DATASET CONTENT:
*** Begin section ***
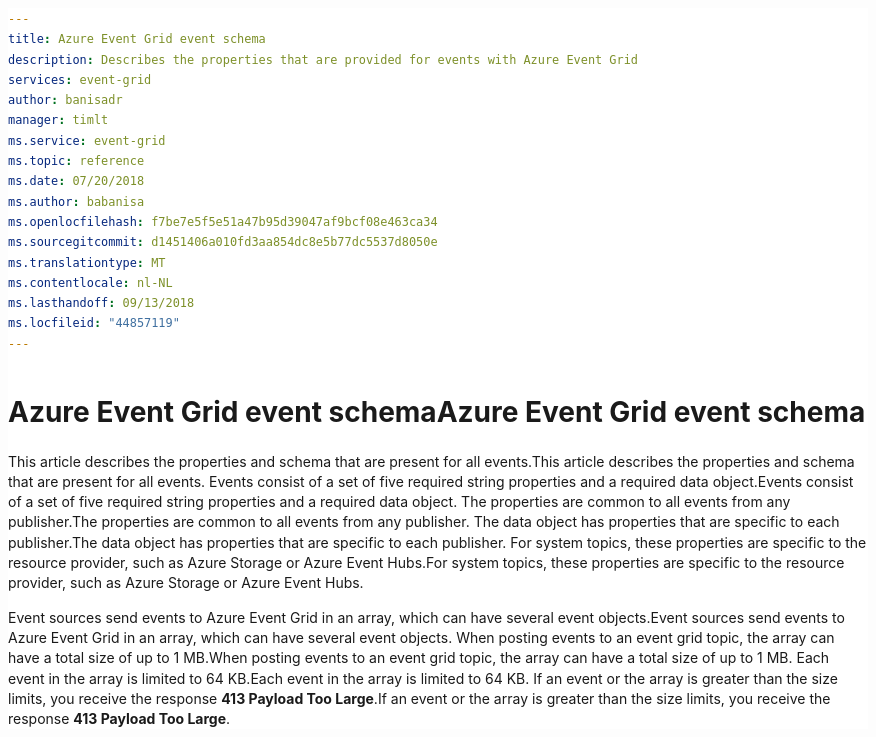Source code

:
 ```yaml
---
title: Azure Event Grid event schema
description: Describes the properties that are provided for events with Azure Event Grid
services: event-grid
author: banisadr
manager: timlt
ms.service: event-grid
ms.topic: reference
ms.date: 07/20/2018
ms.author: babanisa
ms.openlocfilehash: f7be7e5f5e51a47b95d39047af9bcf08e463ca34
ms.sourcegitcommit: d1451406a010fd3aa854dc8e5b77dc5537d8050e
ms.translationtype: MT
ms.contentlocale: nl-NL
ms.lasthandoff: 09/13/2018
ms.locfileid: "44857119"
---
```

# <a name="azure-event-grid-event-schema"></a><span data-ttu-id="3f74a-103">Azure Event Grid event schema</span><span class="sxs-lookup"><span data-stu-id="3f74a-103">Azure Event Grid event schema</span></span>

<span data-ttu-id="3f74a-104">This article describes the properties and schema that are present for all events.</span><span class="sxs-lookup"><span data-stu-id="3f74a-104">This article describes the properties and schema that are present for all events.</span></span> <span data-ttu-id="3f74a-105">Events consist of a set of five required string properties and a required data object.</span><span class="sxs-lookup"><span data-stu-id="3f74a-105">Events consist of a set of five required string properties and a required data object.</span></span> <span data-ttu-id="3f74a-106">The properties are common to all events from any publisher.</span><span class="sxs-lookup"><span data-stu-id="3f74a-106">The properties are common to all events from any publisher.</span></span> <span data-ttu-id="3f74a-107">The data object has properties that are specific to each publisher.</span><span class="sxs-lookup"><span data-stu-id="3f74a-107">The data object has properties that are specific to each publisher.</span></span> <span data-ttu-id="3f74a-108">For system topics, these properties are specific to the resource provider, such as Azure Storage or Azure Event Hubs.</span><span class="sxs-lookup"><span data-stu-id="3f74a-108">For system topics, these properties are specific to the resource provider, such as Azure Storage or Azure Event Hubs.</span></span>

<span data-ttu-id="3f74a-109">Event sources send events to Azure Event Grid in an array, which can have several event objects.</span><span class="sxs-lookup"><span data-stu-id="3f74a-109">Event sources send events to Azure Event Grid in an array, which can have several event objects.</span></span> <span data-ttu-id="3f74a-110">When posting events to an event grid topic, the array can have a total size of up to 1 MB.</span><span class="sxs-lookup"><span data-stu-id="3f74a-110">When posting events to an event grid topic, the array can have a total size of up to 1 MB.</span></span> <span data-ttu-id="3f74a-111">Each event in the array is limited to 64 KB.</span><span class="sxs-lookup"><span data-stu-id="3f74a-111">Each event in the array is limited to 64 KB.</span></span> <span data-ttu-id="3f74a-112">If an event or the array is greater than the size limits, you receive the response **413 Payload Too Large**.</span><span class="sxs-lookup"><span data-stu-id="3f74a-112">If an event or the array is greater than the size limits, you receive the response **413 Payload Too Large**.</span></span>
*** End section ***
WORK ITEM:
Across the records, how many lines contain "author"? Only the number should be given.

SOLUTION TO THIS EXERCISE:
2